Sifan Hassan (30) Sieg am London Marathon grenzt an ein Wunder. Die Niederländerin, die normalerweise Distanzen von maximal 10'000 Metern läuft, nahm am Sonntag zum ersten Mal in ihrem Leben an einem Marathon teil. Einfach so, weil sie Lust hatte. Und obwohl sämtliche Voraussetzungen gegen sie sprachen.
Den Trainingsauftakt für die Bahn-Saison musste die dreifache Olympiamedaillengewinnerin im Januar wegen einer Lebensmittelvergiftung abbrechen. Im vergangenen Monat befolgte die gebürtige Äthiopierin die Regeln des Ramadans. Das heisst: Von Sonnenauf- bis Sonnenuntergang gibts weder zu Essen noch zu trinken. Um dem ganzen die Krone aufzusetzen, verletzte sich Hassan 10 Tage vor London am Oberschenkel.
«Warum habe ich mich bloss angemeldet?»
Das alles schrie förmlich nach Rückzug. Aber Hassan denkt anders. Ihre grösste Sorge vor dem 42-Kilometer-Lauf galt nicht ihrem geschundenen Körper.

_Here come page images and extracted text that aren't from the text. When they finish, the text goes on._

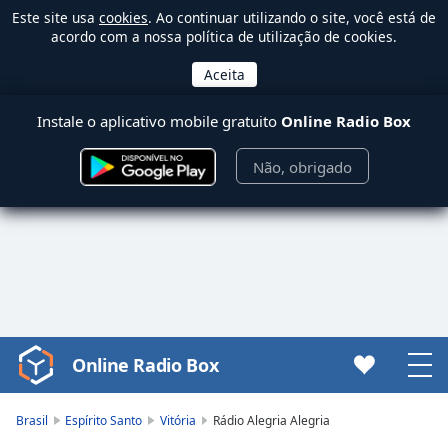
Este site usa
cookies
. Ao continuar utilizando o site, você está de
acordo com a nossa política de utilização de cookies.
Instale o aplicativo mobile gratuito
Online Radio Box
Não, obrigado
Online Radio Box
Video
Player
is
Brasil
Espírito Santo
Vitória
Rádio Alegria Alegria
loading.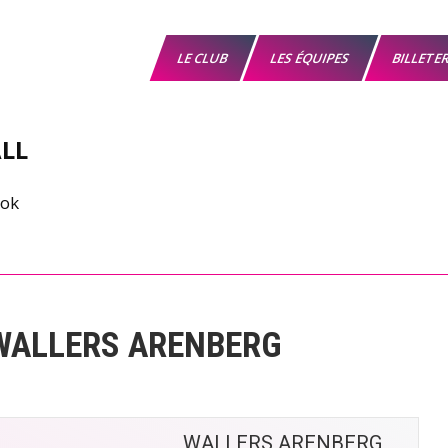
LE CLUB
LES ÉQUIPES
BILLETE
LL
 WALLERS ARENBERG
WALLERS ARENBERG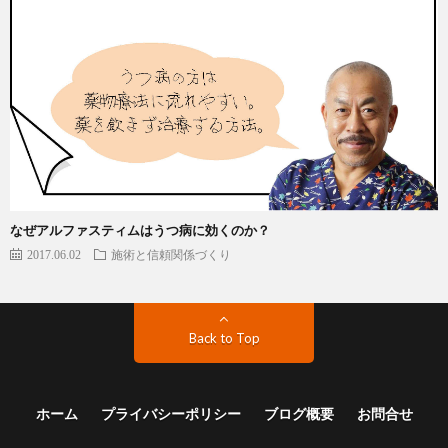
なぜアルファスティムはうつ病に効くのか？
2017.06.02
施術と信頼関係づくり
Back to Top
ホーム
プライバシーポリシー
ブログ概要
お問合せ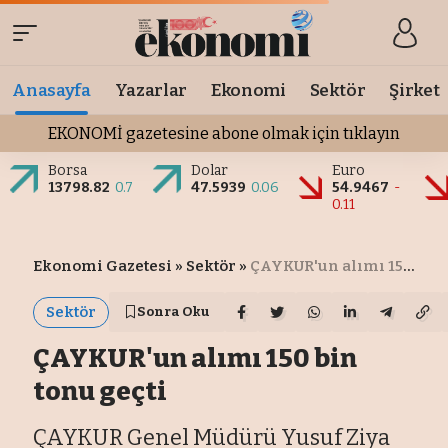
Anasayfa
Yazarlar
Ekonomi
Sektör
Şirket
EKONOMİ gazetesine abone olmak için tıklayın
Borsa
Dolar
Euro
13798.82
0.7
47.5939
0.06
54.9467
-
0.11
Ekonomi Gazetesi
»
Sektör
»
ÇAYKUR'un alımı 150 bin tonu geçti
Sektör
Sonra Oku
ÇAYKUR'un alımı 150 bin
tonu geçti
ÇAYKUR Genel Müdürü Yusuf Ziya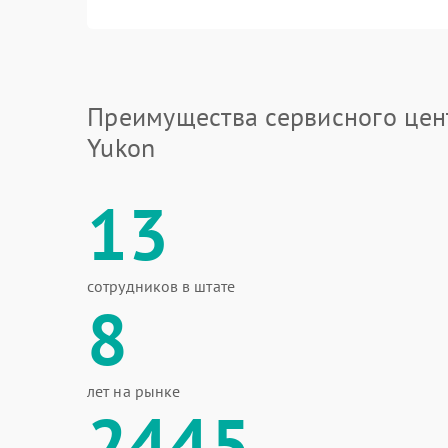
Преимущества сервисного цен
Yukon
13
сотрудников в штате
8
лет на рынке
2445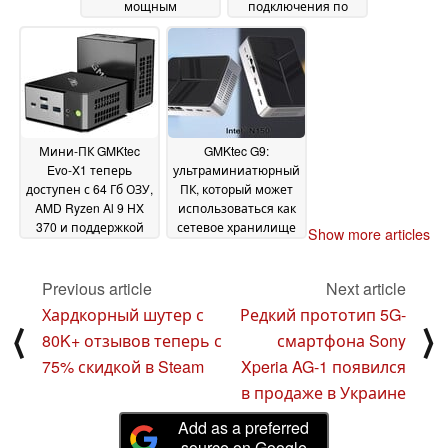
мощным
подключения по
графическим
USB4
09 February 2025
процессором Radeon
8060S
02 March 2025
Мини-ПК GMKtec
GMKtec G9:
Evo-X1 теперь
ультраминиатюрный
доступен с 64 Гб ОЗУ,
ПК, который может
AMD Ryzen Al 9 HX
использоваться как
370 и поддержкой
сетевое хранилище
Show more articles
eGPU
18 January 2025
16 January 2025
Previous article
Next article
Хардкорный шутер с
Редкий прототип 5G-
⟨
⟩
80K+ отзывов теперь с
смартфона Sony
75% скидкой в Steam
Xperia AG-1 появился
в продаже в Украине
Add as a preferred
source on Google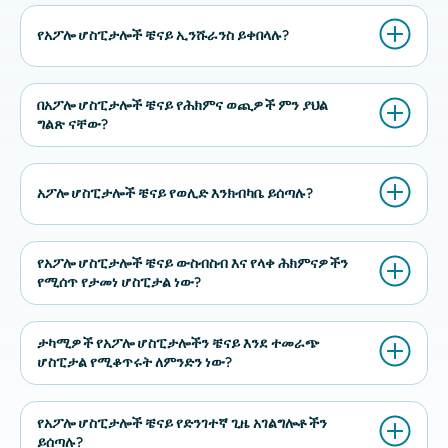
የአፖሎ ሆስፒታሎች ቼናይ ኢንሹራንስ ይቀበላሉ?
በአፖሎ ሆስፒታሎች ቼናይ የሕክምና ወጪዎች ምን ያህል
ግልጽ ናቸው?
አፖሎ ሆስፒታሎች ቼናይ የወሊድ እንክብካቤ ይሰጣሉ?
የአፖሎ ሆስፒታሎች ቼናይ ውስብስብ እና የላቀ ሕክምናዎችን
የሚሰጥ የታመነ ሆስፒታል ነው?
ታካሚዎች የአፖሎ ሆስፒታሎችን ቼናይ እንደ ተመራጭ
ሆስፒታል የሚቆጥሩት ለምንድን ነው?
የአፖሎ ሆስፒታሎች ቼናይ የድንገተኛ ጊዜ አገልግሎቶችን
ይሰጣሉ?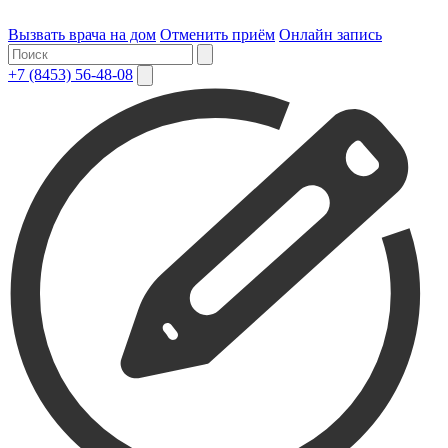
Вызвать врача на дом
Отменить приём
Онлайн запись
+7 (8453) 56-48-08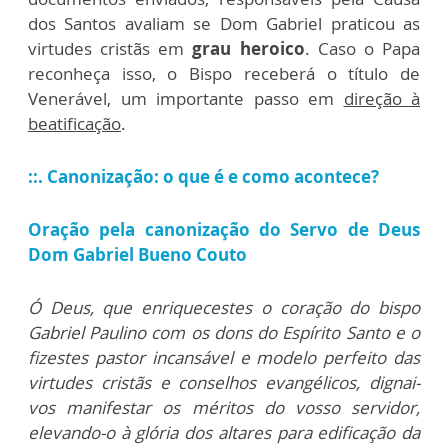
dos Santos avaliam se Dom Gabriel praticou as
virtudes cristãs em
grau heroico
. Caso o Papa
reconheça isso, o Bispo receberá o título de
Venerável, um importante passo em
direção à
beatificação
.
::. Canonização: o que é e como acontece?
Oração pela canonização do Servo de Deus
Dom Gabriel Bueno Couto
Ó Deus, que enriquecestes o coração do bispo
Gabriel Paulino com os dons do Espírito Santo e o
fizestes pastor incansável e modelo perfeito das
virtudes cristãs e conselhos evangélicos, dignai-
vos manifestar os méritos do vosso servidor,
elevando-o à glória dos altares para edificação da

Sondern dass sie nicht wusste, wie man in vollem Lauftempo einen Becher schnappt und rennend trinkt. Denn während des Ramadans konnte sie das nicht üben.
Am Morgen vor dem London Marathon war die Weltmeisterin über 1500 und 10'000 Meter derart nervös, dass sie in ihrer typisch chaotischen Art vergass, den verletzten Oberschenkel zu tapen. «Ich hatte richtig Schiss vor dem Start, musste weinen und mich übergeben. Immer wieder fragte ich mich – warum zur Hölle hast du dich für einen Marathon angemeldet?!»
Sprint nach 42 Kilometern
Der Lauf selbst wird für Hassan tatsächlich zur Tortur. Noch vor Kilometer 20 hält sie zweimal an, um den schmerzenden Oberschenkel zu stretchen. Sie muss die Spitzengruppe ziehen lassen. Jede andere Athletin hätte an dieser Stelle Vernunft walten lassen und aufgegeben.
Aber Sifan Hassan ist eben nicht jede andere Athletin. Die Niederländerin zieht das Tempo an, holt die Spitze wieder ein. Die letzte Trinkstation verpasst sie fast, weil sie beinahe von einem Begleitmotorrad angefahren wird. Auf den letzten 200 Meter dann das Meisterstück. Als wäre sie nicht eben 42 Kilometer gerannt, zieht sie im Sprint davon und überquert nach 2:18:37 Stunden als Erste die Ziellinie des London Marathons. Sifan Hassan hat das Wort unmöglich neu definiert.